Please continue the interview with the writer past its final reply, keeping the same exchange between interviewer and author.

Source document
⟨

Caleb Michael Sarvis: There are a few that have stuck with me or had a hand in my writing style. The early influences are Carver, Kafka, and Denis Johnson. Lately I've been a little interested in absurdity, not just conceptually, but on a sentence level. George Saunders, Padgett Powell. Those have resonated with me on a linguistic level, and a lot of my writing is influenced by Florida, so Karen Russell, Jeff Parker, and Jason Ockert come to mind as well.  

ORP: What are the lenses that shape your worldview?
CMS: Fish-eye, in the surreal classic hip-hop sense. A couple of guys walking down a sidewalk, warped like a funhouse, some irrelevant but compelling action happening in the background. I'm also inspired by the mania of cartoons. Calvin and Hobbes fuels my writing in a way.

ORP: What’s the most important thing you’ve read or seen lately?
CMS: Important to me as a writer? Maybe Mermaids and Robots are Lonely by Matthew Fogarty. Kendrick Lamar's music videos have been pretty incredible. Baby Driver was a good testament to how genre can be interlaced, and Donald Glover's Atlanta has shown me that story-telling can be both linear and episodic. I've mustered up the energy to start a novel because of that show.

ORP: What’s your least favorite word? Why?
CMS: Probably a tie between "visceral" and "organic" — both are used far too often and have a habit of becoming buzz words in the middle of a literary seminar. If you ever hear me using the term visceral, especially correctly, feel free to publicly shame me.

ORP: What’s your favorite thing that you’ve created?
CMS:  I've written this manuscript, and half of it is a novella titled Emerson. An excerpt of that appeared in Fjords Review, but the novella as a whole is probably my favorite thing I've created. It's looney, surreal, and the kind of writing I'd like to read... and that's the goal, right? To create something we'd like to read?

⟩

(Spatial annotation records)
⟨

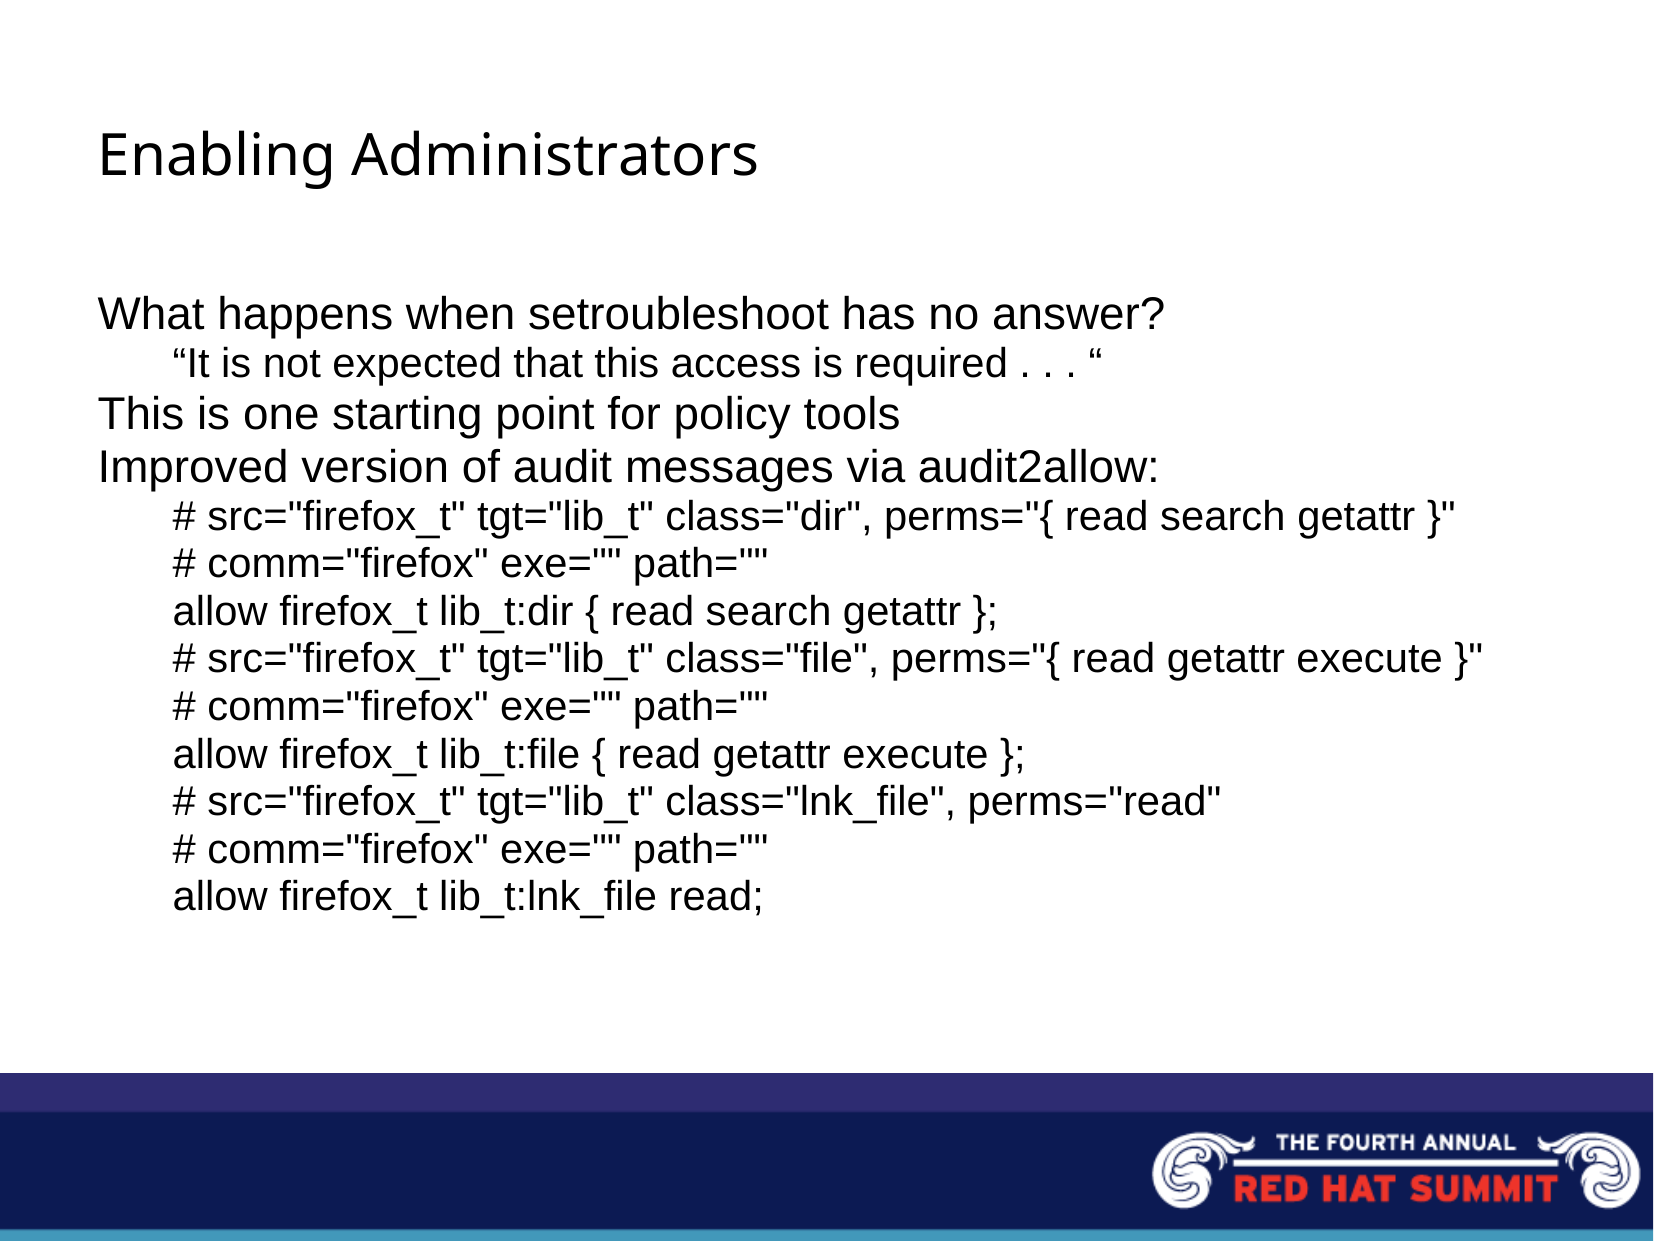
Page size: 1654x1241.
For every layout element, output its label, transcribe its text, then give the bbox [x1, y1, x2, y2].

picture [0, 1073, 1654, 1241]
list What happens when setroubleshoot has no answer? “It is not expected that this access is required . . . “ This is one starting point for policy tools Improved version of audit messages via audit2allow: # src="firefox_t" tgt="lib_t" class="dir", perms="{ read search getattr }" # comm="firefox" exe="" path="" allow firefox_t lib_t:dir { read search getattr }; # src="firefox_t" tgt="lib_t" class="file", perms="{ read getattr execute }" # comm="firefox" exe="" path="" allow firefox_t lib_t:file { read getattr execute }; # src="firefox_t" tgt="lib_t" class="lnk_file", perms="read" # comm="firefox" exe="" path="" allow firefox_t lib_t:lnk_file read; [82, 289, 1571, 1154]
title Enabling Administrators [82, 49, 1571, 257]
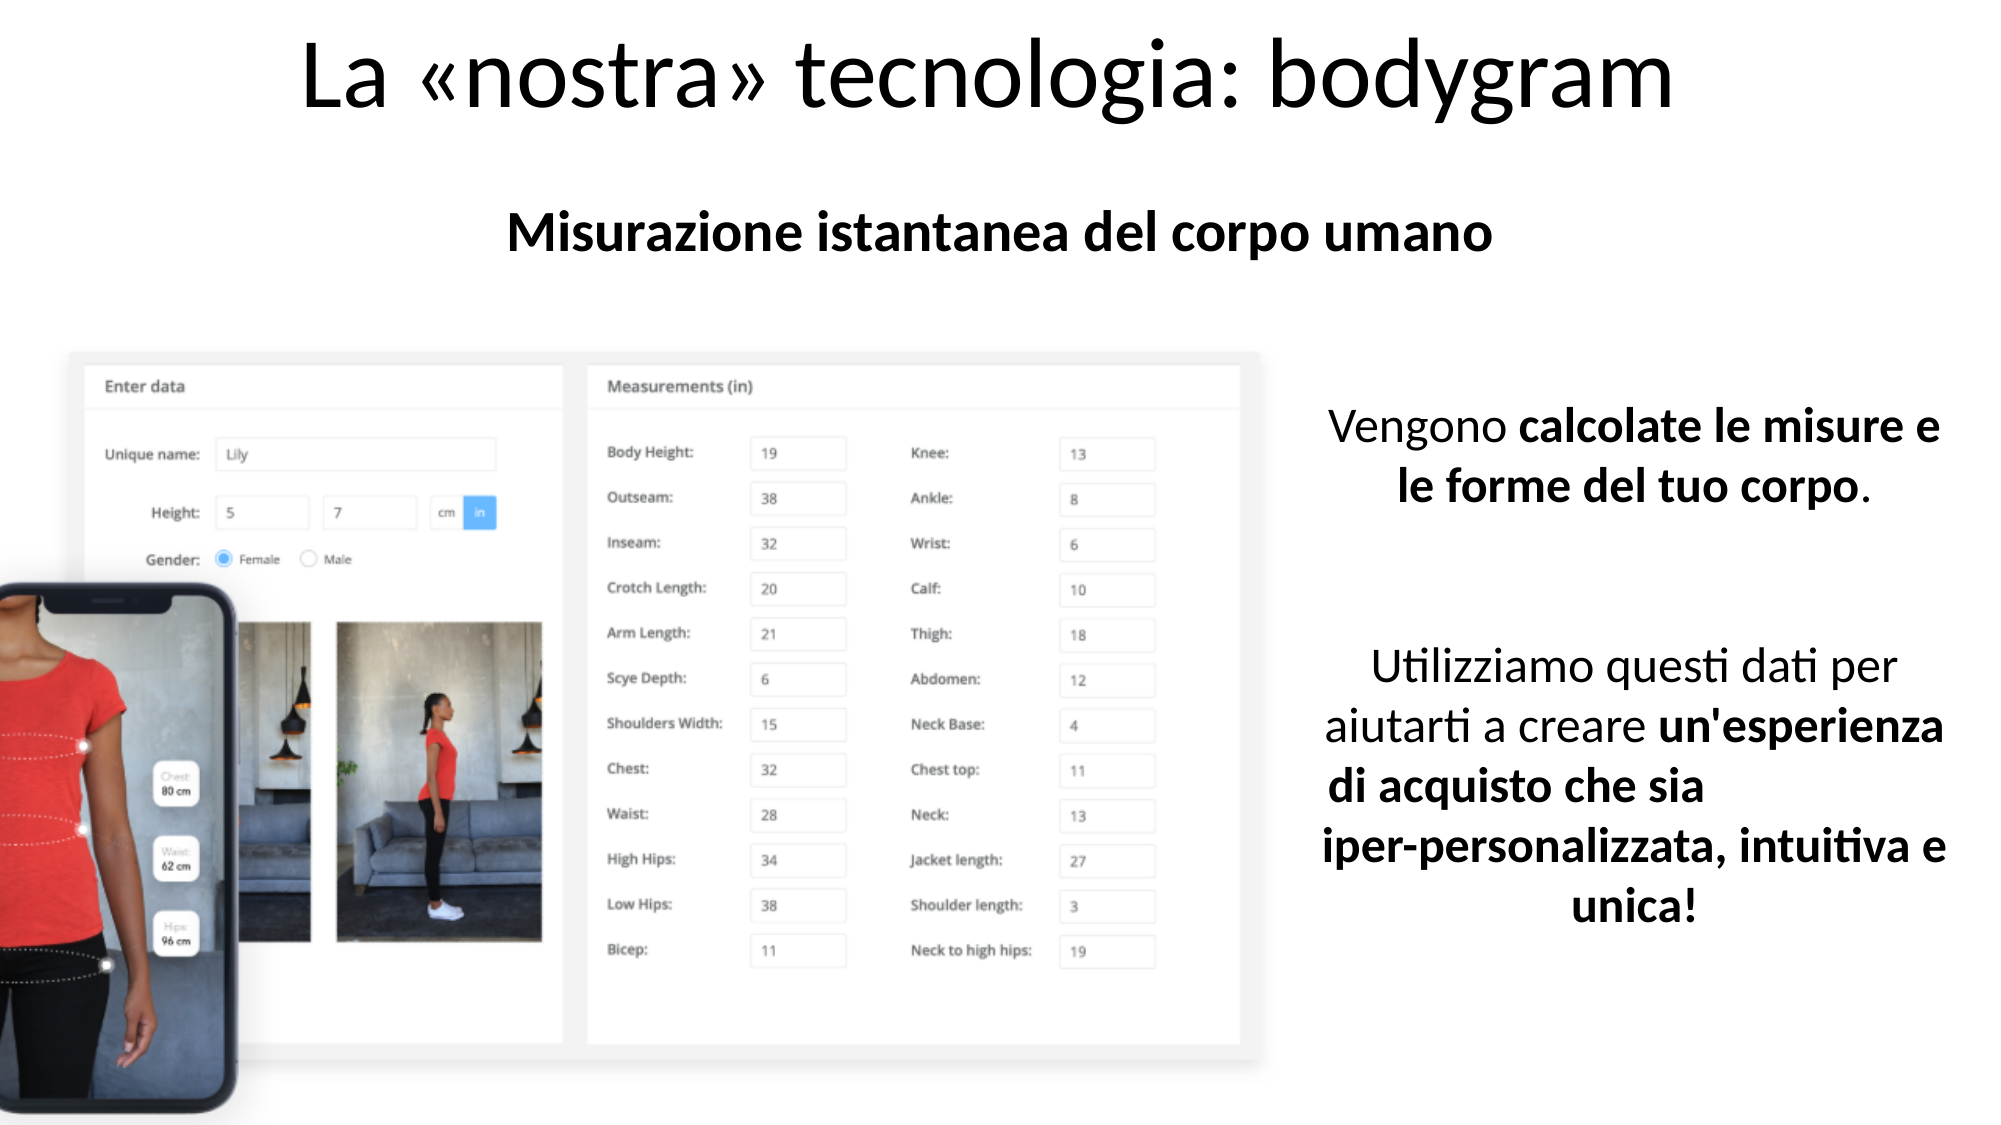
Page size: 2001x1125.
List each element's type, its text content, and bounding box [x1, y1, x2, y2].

text_box Vengono calcolate le misure e le forme del tuo corpo. Utilizziamo questi dati per aiutarti a creare un'esperienza di acquisto che sia iper-personalizzata, intuitiva e unica! [1289, 384, 1981, 1045]
text_box La «nostra» tecnologia: bodygram [0, 0, 2000, 135]
picture [0, 345, 1289, 1125]
text_box Misurazione istantanea del corpo umano [491, 185, 1509, 271]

⟩

Result for this exercise
ORP: What do you want to read more of in the world?
CMS: I'd like to read more long-form short stories or novellas. Online publications are requiring less and less, and while bite-size fiction is nice, I can only read so many flash fiction pieces before I'm sick of it. I could go for more thirty page short stories, and twenty-five thousand word novellas.

ORP: How do you pay it forward?
CMS: I'm the fiction editor of Bridge Eight Literary Magazine, published here in Jacksonville. I like to do my part by publishing strong voices and general dopeness. I'm currently putting together an anthology for Bridge Eight titled 15 Views of Jacksonville, featuring both big names and small, and simply putting this collection of work out into the world feels like artistic progress to me.

ORP: What is the space that has shaped you the most?
CMS: Jacksonville, for sure. I'd say Florida in general, especially since Tampa has a mark in my writing, but Jacksonville as a city is so eclectic and shaped by geographical disconnect that I don't have to travel far to think diversify my setting. Florida is an optimistic hell-scape, but Jacksonville is where the biggest football fans are also unaware hipsters and craft beer is as abundant as water.

ORP: You’ve just written your autobiography. What’s the title?
CMS: Am:Pm. It's a reference to a drink at the coffee bars around here, where you drink a shot of espresso followed by a pint of beer. It's an accurate representation of my lifestyle.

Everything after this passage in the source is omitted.